Some Problems with RLHF are Fundamental
In some respects, technical progress is tractable, and this should be seen as a cause for concerted work and optimism. However, other problems with RLHF cannot fully be solved and instead must be avoided or compensated for with other approaches. Hence, we emphasize the importance of two strategies: (1) evaluating technical progress in light of the fundamental limitations of RLHF and other methods and (2) addressing the sociotechnical challenges of aligning with human values. This will require committing to defense-in-depth safety measures and more openly sharing research findings with the wider scientific community.
RLHF = Rehashing Lessons from Historical Failures?
RLHF offers new capabilities but faces many old problems. Researchers in the safety, ethics, and human-computer interaction fields have demonstrated technical and fundamental challenges with the components of RLHF for decades. In 2023, Paul Christiano (the first author of the 2017 paper, Christiano et al. (2017), prototyping RLHF) described it as a “basic solution” intended to make it easier to “productively work on more challenging alignment problems” such as debate, recursive reward modeling, etc.
Instead of being used as a stepping stone toward more robust techniques, RLHF’s most prominent impacts have involved advancing AI capabilities. We do not argue that this is good or bad – this raises benefits and concerns for AI alignment. However, we emphasize that the successes of RLHF should not obfuscate its limitations or gaps between the framework under which it is studied and real-world applications. An approach to AI alignment in high-stakes settings that relies on RLHF without additional safeguards risks doubling down on outdated approaches to AI alignment.
Transparency
A sustained commitment to transparency (e.g., to the public or auditors) would improve safety and accountability.
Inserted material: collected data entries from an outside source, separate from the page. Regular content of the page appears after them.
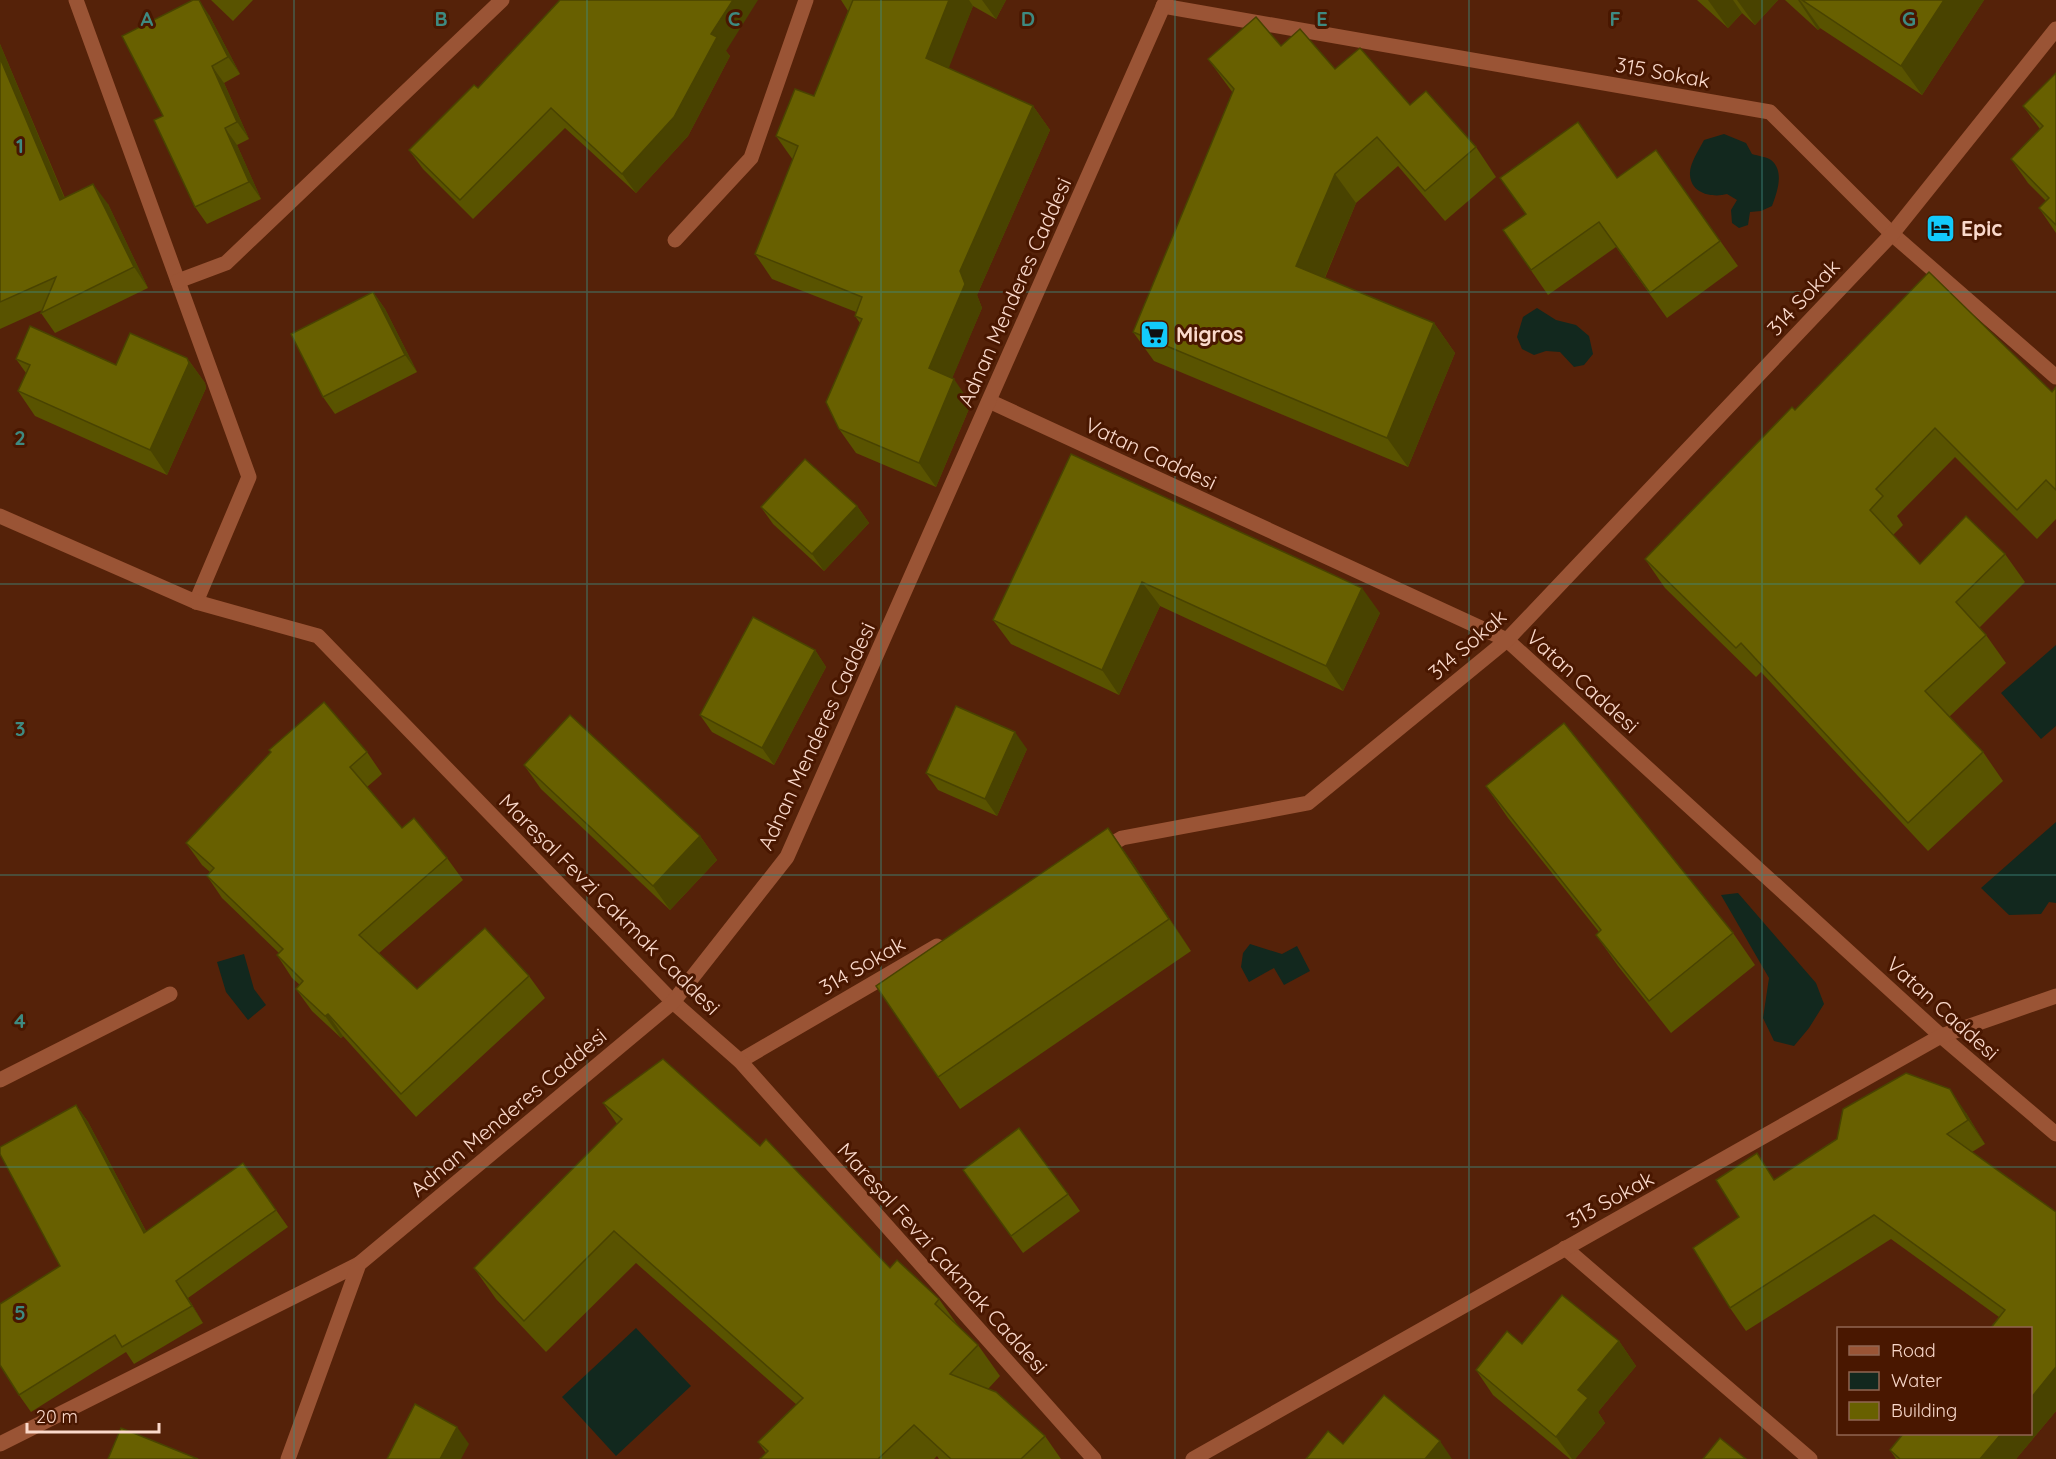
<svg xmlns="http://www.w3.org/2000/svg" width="2056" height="1459" viewBox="0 0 2056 1459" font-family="Quicksand,sans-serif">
	<rect width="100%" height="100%" fill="#552209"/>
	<!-- water -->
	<g fill="#12281e">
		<path d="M1724,134L1746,143L1752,154C1758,156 1767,157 1771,160C1785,171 1777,193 1772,206L1761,211L1750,212L1748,225L1739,228L1732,223L1731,210L1737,200L1727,194C1713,198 1691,194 1690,175C1689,164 1699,150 1704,140Z"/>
		<polygon points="1537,308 1556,320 1576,325 1589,336 1593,354 1584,365 1574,367 1560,352 1546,351 1534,355 1522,349 1517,337 1523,317"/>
		<polygon points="2056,645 2056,726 2041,739 2001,693"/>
		<polygon points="2056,822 2056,903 2049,902 2041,914 2009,915 1981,888"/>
		<polygon points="1738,893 1816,983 1824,1004 1809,1028 1794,1046 1774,1041 1763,1018 1769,978 1721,895"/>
		<polygon points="1250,944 1282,954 1297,946 1310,971 1284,985 1274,968 1249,982 1241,967 1243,953"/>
		<polygon points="244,954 254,989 266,1005 248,1020 226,992 217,962"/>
		<polygon points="636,1328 691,1386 616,1456 562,1397"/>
	</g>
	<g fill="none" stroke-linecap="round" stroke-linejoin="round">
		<!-- lane -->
		<g stroke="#9a5435" stroke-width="15">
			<polyline points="675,240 751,158 806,0"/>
			<polyline points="0,1080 170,994"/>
			<polyline points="1565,1248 1810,1459"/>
		</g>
		<!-- street -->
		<g stroke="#9a5435" stroke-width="15">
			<polyline points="76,0 249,477 196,602"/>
			<polyline points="1163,6 1770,112 1892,234 2056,377"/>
			<polyline points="178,281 226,263 502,0"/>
			<polyline points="989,401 1507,640 1941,1036 2056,1134"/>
			<polyline points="1100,851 1122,838 1308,803 1507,640 1892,234 2056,29"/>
			<polyline points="740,1061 937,946"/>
			<polyline points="0,1444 359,1264"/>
			<polyline points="1193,1459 1941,1036 2056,996"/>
		</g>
		<!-- secondary -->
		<g stroke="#9a5435" stroke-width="15">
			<polyline points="0,516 196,602 318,636 673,1002 740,1061 1094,1459"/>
			<polyline points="288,1459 359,1264 673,1002 787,857 1166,0"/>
		</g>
	</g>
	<!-- wall -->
	<g fill="#595300">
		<polygon points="211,0 253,0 233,21"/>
		<polygon points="841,0 1006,0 996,19 973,6 948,68 1033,106 1050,130 977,295 982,308 952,378 971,404 936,487 856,453 839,429 860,323 855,316 856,312 772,279 755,254 793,160 776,136 814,96 848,11"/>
		<polygon points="1697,0 1778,0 1755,25 1742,13 1728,28"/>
		<polygon points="1785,0 1984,0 1922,95 1820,28 1818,30"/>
		<polygon points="209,15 240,74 224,83 249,139 237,145 261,199 207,224 195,207 163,116"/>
		<polygon points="0,44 65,198 108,204 148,288 55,333 41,313 42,310 0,329"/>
		<polygon points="1281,46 1335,69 1410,105 1476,147 1496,177 1445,221 1398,166 1356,203 1325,278 1434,323 1455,353 1408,467 1154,361 1133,332 1233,93 1208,59"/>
		<polygon points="726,51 730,56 688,136 636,193 565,128 473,219 423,169 409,150 478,88"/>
		<polygon points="2056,73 2056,233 2039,208 2046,201 2028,183 2011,159 2040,129 2023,106"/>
		<polygon points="1656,150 1738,266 1667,318 1616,247 1548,295 1503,230 1617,178"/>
		<polygon points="373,292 385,309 417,372 335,414 323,397"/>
		<polygon points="187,358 205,383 206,388 167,475 35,416 18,391 26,373 16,359 116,365"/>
		<polygon points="2056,387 2056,519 2037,539 1955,457 1897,516 1903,525 1893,535 1920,564 2005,554 2025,582 1979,628 1986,635 2006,663 1949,717 1983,752 2003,781 1928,851 1761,672 1756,677 1665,588 1645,559 1795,410 2052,392"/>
		<polygon points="1071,454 1380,613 1343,691 1160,606 1119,695 1011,644 993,620"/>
		<polygon points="857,506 869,523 824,571 773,524 761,507"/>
		<polygon points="815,650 826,667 774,765 712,732 700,715"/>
		<polygon points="1027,749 997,816 938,790 926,773"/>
		<polygon points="367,752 382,774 367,787 402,828 447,858 463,880 379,953 417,989 529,976 545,998 416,1117 343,1036 341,1038 312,1011 296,989 300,985 292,978 277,955 279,953 222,898 207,876 210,872 202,865 186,843"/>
		<polygon points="524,765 700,836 717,860 670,910 541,789"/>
		<polygon points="1486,786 1733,933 1755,965 1671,1033 1618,966 1596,935 1599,932 1508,818"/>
		<polygon points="1130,859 1191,951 960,1109 938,1077"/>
		<polygon points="603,1103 890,1268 939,1299 959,1327 978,1345 1000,1376 988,1389 1045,1436 1061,1459 939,1459 937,1456 934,1459 760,1459 766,1453 758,1442 797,1405 636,1263 546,1352 496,1299 474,1268 617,1124"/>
		<polygon points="76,1105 88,1122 146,1231 276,1210 288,1227 188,1298 203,1323 134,1364 126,1352 31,1412 19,1395 60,1266"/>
		<polygon points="1966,1113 1985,1144 1972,1152 2056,1212 2056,1411 2016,1459 1896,1459 1890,1450 1999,1317 1891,1239 1746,1331 1730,1308 1739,1217 1775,1179"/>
		<polygon points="963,1170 1068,1194 1080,1211 1023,1253"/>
		<polygon points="1619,1341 1636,1366 1598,1412 1605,1423 1575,1459 1570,1459 1493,1395 1476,1370 1522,1344"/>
	</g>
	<!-- shaded-wall -->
	<g fill="#494300">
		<polygon points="199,0 209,15 240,74 228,57"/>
		<polygon points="733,0 758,0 726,51 730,56 688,136 636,193 622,174"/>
		<polygon points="949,0 969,0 973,6 943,83 926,58"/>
		<polygon points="982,0 1006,0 996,19"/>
		<polygon points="1708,0 1733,0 1742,13 1728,28"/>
		<polygon points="1737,0 1778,0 1755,25"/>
		<polygon points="1798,0 1800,0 1820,28 1818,30"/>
		<polygon points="1944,0 1984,0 1922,95 1901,66"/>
		<polygon points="0,44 74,221 60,200 0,58"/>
		<polygon points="212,66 224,83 249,139 237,122"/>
		<polygon points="1033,106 1050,130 977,295 982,308 946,393 929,368 960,271"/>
		<polygon points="225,128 237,145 261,199 249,182"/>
		<polygon points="1335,174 1356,203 1317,296 1296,266"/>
		<polygon points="93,184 108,204 148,288 134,267"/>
		<polygon points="373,292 385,309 417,372 405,355"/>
		<polygon points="1434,323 1455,353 1408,467 1387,438"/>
		<polygon points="187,358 205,383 206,388 167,475 150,450"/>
		<polygon points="954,379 971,404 936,487 919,463"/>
		<polygon points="857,506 869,523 824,571 812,554"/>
		<polygon points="1142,582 1160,606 1119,695 1102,670"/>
		<polygon points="1362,588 1380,613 1343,691 1326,666"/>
		<polygon points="815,650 826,667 774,765 762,748"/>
		<polygon points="1015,732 1027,749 997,816 985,799"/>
		<polygon points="1108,828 1130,859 1191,951 1169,919"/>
		<polygon points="700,836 717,860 670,910 653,886"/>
		<polygon points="328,1014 343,1036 341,1038 325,1016"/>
		<polygon points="1950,1089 1966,1113 1985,1144 1968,1120"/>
		<polygon points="76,1105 88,1122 156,1250 144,1233"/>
		<polygon points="176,1281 188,1298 203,1323 192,1306"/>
		<polygon points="1619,1341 1636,1366 1598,1412 1605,1423 1575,1459 1572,1459 1556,1437 1578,1390"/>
		<polygon points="2056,1367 2056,1411 2016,1459 1980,1459 2001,1434 2031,1434 2031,1398"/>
		<polygon points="457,1427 469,1444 461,1459 440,1459"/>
		<polygon points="1440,1441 1452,1459 1425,1459"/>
	</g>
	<!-- building -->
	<g fill="#686000" stroke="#494300" stroke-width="1.5">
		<polygon points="193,0 199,0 228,57 212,66 237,122 225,128 249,182 195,207 154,120 163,116 122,36"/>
		<polygon points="560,0 733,0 711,34 717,37 674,117 622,174 551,108 460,200 409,150 474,85 478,88"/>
		<polygon points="853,0 949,0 926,58 1033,106 960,271 965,284 929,368 954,379 919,463 839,429 826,402 862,319 855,316 862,297 755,254 798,146 776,136 795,89 814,96"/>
		<polygon points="1802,0 1944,0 1901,66"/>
		<polygon points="1256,17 1281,46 1300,29 1335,69 1360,48 1410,105 1426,91 1476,147 1425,191 1377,137 1335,174 1296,266 1434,323 1387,438 1133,332 1234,89 1208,59"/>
		<polygon points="0,58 60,200 93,184 134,267 41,313 56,277 0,302"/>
		<polygon points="2056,73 2056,225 2039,208 2049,198 2011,159 2043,126 2023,106"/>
		<polygon points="1578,122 1617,178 1656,150 1720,241 1650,293 1599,222 1531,270 1503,230 1526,214 1500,178"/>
		<polygon points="1929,272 2052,392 2056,387 2056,490 2046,480 2017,510 1935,428 1876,489 1883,496 1870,510 1920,564 1966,516 2005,554 1956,602 1986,635 1925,691 1983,752 1908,823 1741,643 1736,648 1645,559 1792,407 1795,410"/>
		<polygon points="373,292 405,355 323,397 291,334"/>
		<polygon points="30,326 116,365 130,333 187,358 189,363 150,450 18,391 30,365 16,359"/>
		<polygon points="1071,454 1362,588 1326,666 1142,582 1102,670 993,620"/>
		<polygon points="805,459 857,506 812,554 761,507"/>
		<polygon points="753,617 815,650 762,748 700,715"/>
		<polygon points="324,702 367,752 350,767 402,828 414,818 447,858 359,935 417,989 485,928 529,976 401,1094 328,1014 325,1016 296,989 303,981 277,955 283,949 207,876 214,868 186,843 271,752 269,750"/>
		<polygon points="956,706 1015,732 985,799 926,773"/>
		<polygon points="570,715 700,836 653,886 524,765"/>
		<polygon points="1564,723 1733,933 1649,1001 1596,935 1601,930 1486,786"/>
		<polygon points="1108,828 1169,919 938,1077 876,986"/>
		<polygon points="663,1059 760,1146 766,1139 890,1268 897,1260 939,1299 935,1304 978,1345 950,1374 996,1392 1045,1436 1021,1459 951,1459 914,1425 878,1459 760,1459 768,1451 758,1442 803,1398 614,1231 524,1321 474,1268 622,1119 603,1103"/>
		<polygon points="1906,1073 1950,1089 1968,1120 1947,1134 2056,1212 2056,1367 2031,1398 2031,1329 1990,1329 2005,1310 1874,1215 1730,1308 1693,1248 1739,1217 1716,1180 1757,1153 1774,1180 1837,1139 1843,1109"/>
		<polygon points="76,1105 144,1233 243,1163 276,1210 176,1281 192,1306 122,1347 115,1335 19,1395 0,1365 0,1304 60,1266 0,1154 0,1147"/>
		<polygon points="1019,1128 1068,1194 1011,1236 963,1170"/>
		<polygon points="1562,1295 1619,1341 1578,1390 1588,1398 1556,1437 1476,1370 1507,1331 1522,1344"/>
		<polygon points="1384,1395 1440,1441 1425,1459 1306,1459 1328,1431 1343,1444"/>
		<polygon points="415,1404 457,1427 440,1459 387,1459"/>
		<polygon points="121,1428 198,1459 108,1459"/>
		<polygon points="1903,1434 2001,1434 1980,1459 1900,1459 1890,1450"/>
		<polygon points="1720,1438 1746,1459 1703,1459"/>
	</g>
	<!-- grid -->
	<path fill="none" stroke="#3e8a81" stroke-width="1.5" stroke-opacity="0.55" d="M294,0V1459M587,0V1459M881,0V1459M1175,0V1459M1469,0V1459M1762,0V1459M0,292H2056M0,584H2056M0,875H2056M0,1167H2056"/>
	<!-- icons -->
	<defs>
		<symbol id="hotel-square" viewBox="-11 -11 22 22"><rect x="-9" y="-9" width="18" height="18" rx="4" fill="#12cafb" stroke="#491700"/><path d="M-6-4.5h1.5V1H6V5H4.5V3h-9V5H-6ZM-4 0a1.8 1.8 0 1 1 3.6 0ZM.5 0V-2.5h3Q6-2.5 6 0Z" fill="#111"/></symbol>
		<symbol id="supermarket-square" viewBox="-11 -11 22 22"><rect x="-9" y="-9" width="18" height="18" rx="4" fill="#12cafb" stroke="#491700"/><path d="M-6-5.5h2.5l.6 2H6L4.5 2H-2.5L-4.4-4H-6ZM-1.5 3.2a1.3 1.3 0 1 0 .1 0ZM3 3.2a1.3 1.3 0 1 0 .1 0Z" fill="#111"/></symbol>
	</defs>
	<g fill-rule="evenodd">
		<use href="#hotel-square" x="1924" y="212" width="33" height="33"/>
		<use href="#supermarket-square" x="1138" y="318" width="33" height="33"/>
	</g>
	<g text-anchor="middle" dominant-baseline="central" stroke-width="6" stroke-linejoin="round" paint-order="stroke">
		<!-- street labels -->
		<g font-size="21" fill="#fad9cb" stroke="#491700">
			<text transform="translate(1663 72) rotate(10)">315 Sokak</text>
			<text transform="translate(1014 292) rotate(-66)">Adnan Menderes Caddesi</text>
			<text transform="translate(1803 297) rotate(-47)">314 Sokak</text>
			<text transform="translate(1151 453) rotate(25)">Vatan Caddesi</text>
			<text transform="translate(1467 644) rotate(-41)">314 Sokak</text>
			<text transform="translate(1583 681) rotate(42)">Vatan Caddesi</text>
			<text transform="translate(816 736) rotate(-65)">Adnan Menderes Caddesi</text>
			<text transform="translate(610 904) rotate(45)">Mareşal Fevzi Çakmak Caddesi</text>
			<text transform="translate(862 965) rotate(-30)">314 Sokak</text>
			<text transform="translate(1943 1008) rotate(42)">Vatan Caddesi</text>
			<text transform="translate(508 1112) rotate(-40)">Adnan Menderes Caddesi</text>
			<text transform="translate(1610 1199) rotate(-29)">313 Sokak</text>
			<text transform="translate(943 1258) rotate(48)">Mareşal Fevzi Çakmak Caddesi</text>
		</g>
		<!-- poi labels -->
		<g font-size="21" font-weight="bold" fill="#fad9cb" stroke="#491700" text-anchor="start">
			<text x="1961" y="228">Epic</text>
			<text x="1176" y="334">Migros</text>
		</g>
	</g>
	<g font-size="20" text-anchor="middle" font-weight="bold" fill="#3e8a81" stroke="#491700" stroke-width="6" stroke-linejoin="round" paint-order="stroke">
		<text x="147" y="26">A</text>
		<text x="441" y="26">B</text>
		<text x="734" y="26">C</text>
		<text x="1028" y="26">D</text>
		<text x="1322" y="26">E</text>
		<text x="1615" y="26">F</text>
		<text x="1909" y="26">G</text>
		<text x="20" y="153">1</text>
		<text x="20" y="445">2</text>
		<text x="20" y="736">3</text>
		<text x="20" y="1028">4</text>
		<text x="20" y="1320">5</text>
	</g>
	<!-- legend -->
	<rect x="1837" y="1327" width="195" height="108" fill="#491700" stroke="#906551" stroke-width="1.5"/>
	<rect x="1849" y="1346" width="30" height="9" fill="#9a5435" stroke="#906551" stroke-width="1.5"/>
	<text x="1891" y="1357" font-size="18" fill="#fad9cb">Road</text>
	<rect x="1849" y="1372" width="30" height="18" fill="#12281e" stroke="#906551" stroke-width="1.5"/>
	<text x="1891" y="1387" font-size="18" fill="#fad9cb">Water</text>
	<rect x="1849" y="1402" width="30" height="18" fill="#686000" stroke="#906551" stroke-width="1.5"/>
	<text x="1891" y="1417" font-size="18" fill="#fad9cb">Building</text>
	<!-- scale -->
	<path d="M27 1423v9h132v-9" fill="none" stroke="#fad9cb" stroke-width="3"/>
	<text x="36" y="1423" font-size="18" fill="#fad9cb" stroke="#491700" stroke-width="4.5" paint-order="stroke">20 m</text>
</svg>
First, disclosing some details behind large RLHF training runs would clarify an organization’s norms for model scrutiny and safety checks. Second, increased transparency about efforts to mitigate risks would improve safety incentives and suggest methods for external stakeholders to hold companies accountable. Third, transparency would improve the AI community’s understanding of RLHF and support the ability to track technical progress on its challenges. Specific policy prescriptions are beyond the paper’s scope, but we discuss specific types of details that, if disclosed, could indicate risks. These should be accounted for when auditing AI systems developed using RLHF.
Future Work
Much more basic research and applied work can be done to improve RLHF and integrate it into a more complete agenda for safer AI. We discuss frameworks that can be used to better understand RLHF, techniques that can help solve challenges and other alignment strategies that will be important to compensate for its shortcomings. RLHF is still a developing and imperfectly understood technique, so more work to study and improve will be valuable.
Between the lines
The longer I study RLHF, the more uncertain I feel about whether or not its use for finetuning state-of-the-art deployed LLMs is a sign of health from a safety-focused field. RLHF suffers many challenges, and deployed LLMs trained with it have exhibited many failures (e.g., revealing private information, hallucination, encoding biases, sycophancy, expressing undesirable preferences, jailbreaking, and adversarial vulnerabilities).
On one hand, these failures are a good thing because identifying them can teach us important lessons about developing more trustworthy AI. On the other hand, many of these failures were not foreseen – they escaped internal safety evaluations by the companies releasing these systems. This suggests major limitations in guaranteeing that state-of-the-art AI is reliable. Companies might not be exercising enough caution. When chatbots fail, the stakes are relatively low. But when more advanced AI systems are deployed in high-stakes settings, hopefully, they will not have as many failures as we have seen with RLHF-ed LLMs.